A corporation may dissolve and wind up its affairs in the following manner:
(1) Where there are members having voting rights with regard to the question, the board of directors shall adopt a resolution recommending that the corporation be dissolved, and directing that the question of such dissolution be submitted to a vote at a meeting of members having such voting rights, which may be either an annual or a special meeting. Notice in the form of a record stating that the purpose, or one of the purposes, of such meeting is to consider the advisability of dissolving the corporation, shall be given to each member entitled to vote at such meeting, within the time and in the manner provided in this chapter for the giving of notice of meetings of members.
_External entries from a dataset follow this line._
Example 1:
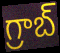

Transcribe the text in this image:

గ్రాబ్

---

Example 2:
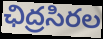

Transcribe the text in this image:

ఛిద్రసిరల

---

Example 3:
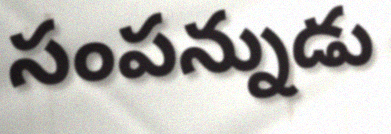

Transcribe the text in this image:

సంపన్నుడు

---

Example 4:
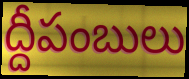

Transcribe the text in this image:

ద్దీపంబులు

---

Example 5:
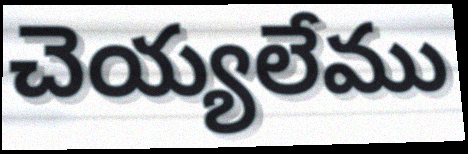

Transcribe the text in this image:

చెయ్యలేము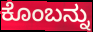
ಕೊಂಬನ್ನು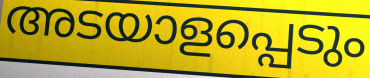
അടയാളപ്പെടും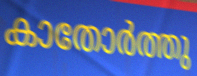
കാതോർത്തു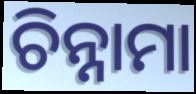
ଚିନ୍ନାମା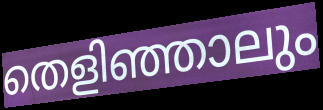
തെളിഞ്ഞാലും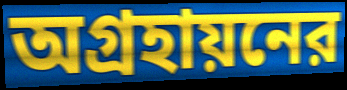
অগ্রহায়নের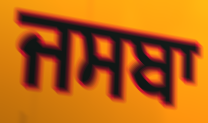
ਜਸਬਾ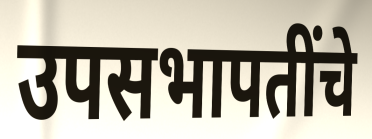
उपसभापतींचेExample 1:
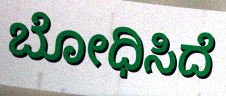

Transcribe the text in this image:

ಬೋಧಿಸಿದೆ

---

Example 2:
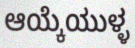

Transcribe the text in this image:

ಆಯ್ಕೆಯುಳ್ಳ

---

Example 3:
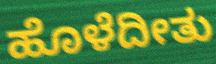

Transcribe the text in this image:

ಹೊಳೆದೀತು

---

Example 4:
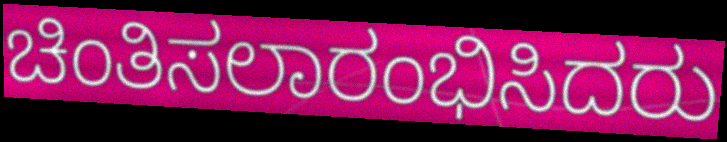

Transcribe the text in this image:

ಚಿಂತಿಸಲಾರಂಭಿಸಿದರು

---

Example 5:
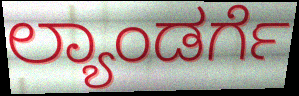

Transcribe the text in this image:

ಲ್ಯಾಂಡರ್ಗೆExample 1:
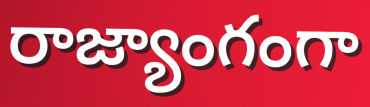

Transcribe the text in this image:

రాజ్యాంగంగా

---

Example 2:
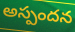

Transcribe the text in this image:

అస్పందన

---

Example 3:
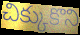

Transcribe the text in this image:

చిక్కుకొని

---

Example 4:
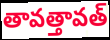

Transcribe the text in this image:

తావత్తావత్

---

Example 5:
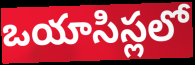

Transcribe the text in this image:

ఒయాసిస్లలో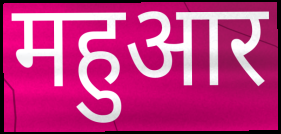
महुआरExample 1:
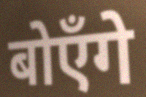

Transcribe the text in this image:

बोएँगे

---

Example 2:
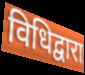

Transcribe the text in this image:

विधिद्वारा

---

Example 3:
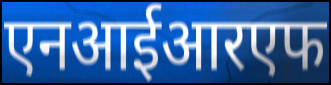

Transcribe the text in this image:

एनआईआरएफ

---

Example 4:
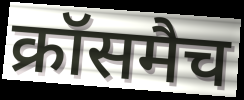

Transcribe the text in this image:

क्रॉसमैच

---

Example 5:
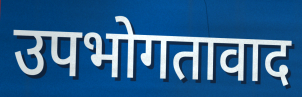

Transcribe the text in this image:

उपभोगतावाद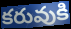
కరువుకి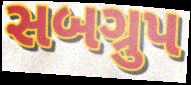
સબગ્રુપ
A resolution to dissolve the corporation shall be adopted upon receiving at least two-thirds of the votes which members present at such meeting or represented by proxy are entitled to cast.
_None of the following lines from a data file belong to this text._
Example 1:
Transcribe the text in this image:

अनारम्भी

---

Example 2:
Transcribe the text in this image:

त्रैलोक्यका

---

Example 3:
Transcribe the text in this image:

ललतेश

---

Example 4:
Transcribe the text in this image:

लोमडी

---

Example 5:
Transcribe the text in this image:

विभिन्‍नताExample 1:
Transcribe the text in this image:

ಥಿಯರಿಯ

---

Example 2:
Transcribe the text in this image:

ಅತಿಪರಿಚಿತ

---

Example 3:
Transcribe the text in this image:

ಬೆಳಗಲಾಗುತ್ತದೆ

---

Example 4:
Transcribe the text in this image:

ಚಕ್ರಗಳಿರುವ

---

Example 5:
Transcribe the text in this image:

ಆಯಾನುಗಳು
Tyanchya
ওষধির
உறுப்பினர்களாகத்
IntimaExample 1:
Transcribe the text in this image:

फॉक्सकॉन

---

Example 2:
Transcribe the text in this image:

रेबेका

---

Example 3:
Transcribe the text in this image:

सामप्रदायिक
(2) Where there are no members, or no members having voting rights with regard to the question, the dissolution of the corporation shall be authorized at a meeting of the board of directors upon the adoption of a resolution to dissolve by the vote of a majority of the directors in office.
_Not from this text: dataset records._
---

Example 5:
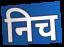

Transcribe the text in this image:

निच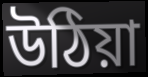
উঠিয়া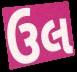
ઉલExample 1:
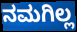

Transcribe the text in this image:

ನಮಗಿಲ್ಲ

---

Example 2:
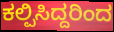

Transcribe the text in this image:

ಕಲ್ಪಿಸಿದ್ದರಿಂದ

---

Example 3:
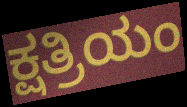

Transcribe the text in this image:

ಕ್ಷತ್ರಿಯಂ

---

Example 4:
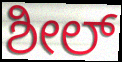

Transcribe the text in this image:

ಶೀಲ್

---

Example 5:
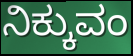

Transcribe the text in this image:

ನಿಕ್ಕುವಂ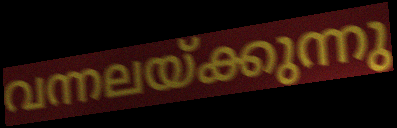
വന്നലയ്ക്കുന്നു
Upon the adoption of such resolution by the members, or by the board of directors where there are no members or no members having voting rights, the corporation shall cease to conduct its affairs except in so far as may be necessary for the winding up thereof, shall immediately cause a notice of the proposed dissolution to be mailed to each known creditor of the corporation, to the attorney general with respect to assets subject to RCW 24.03.225
(3), and to the department of revenue, and shall proceed to collect its assets and apply and distribute them as provided in this chapter.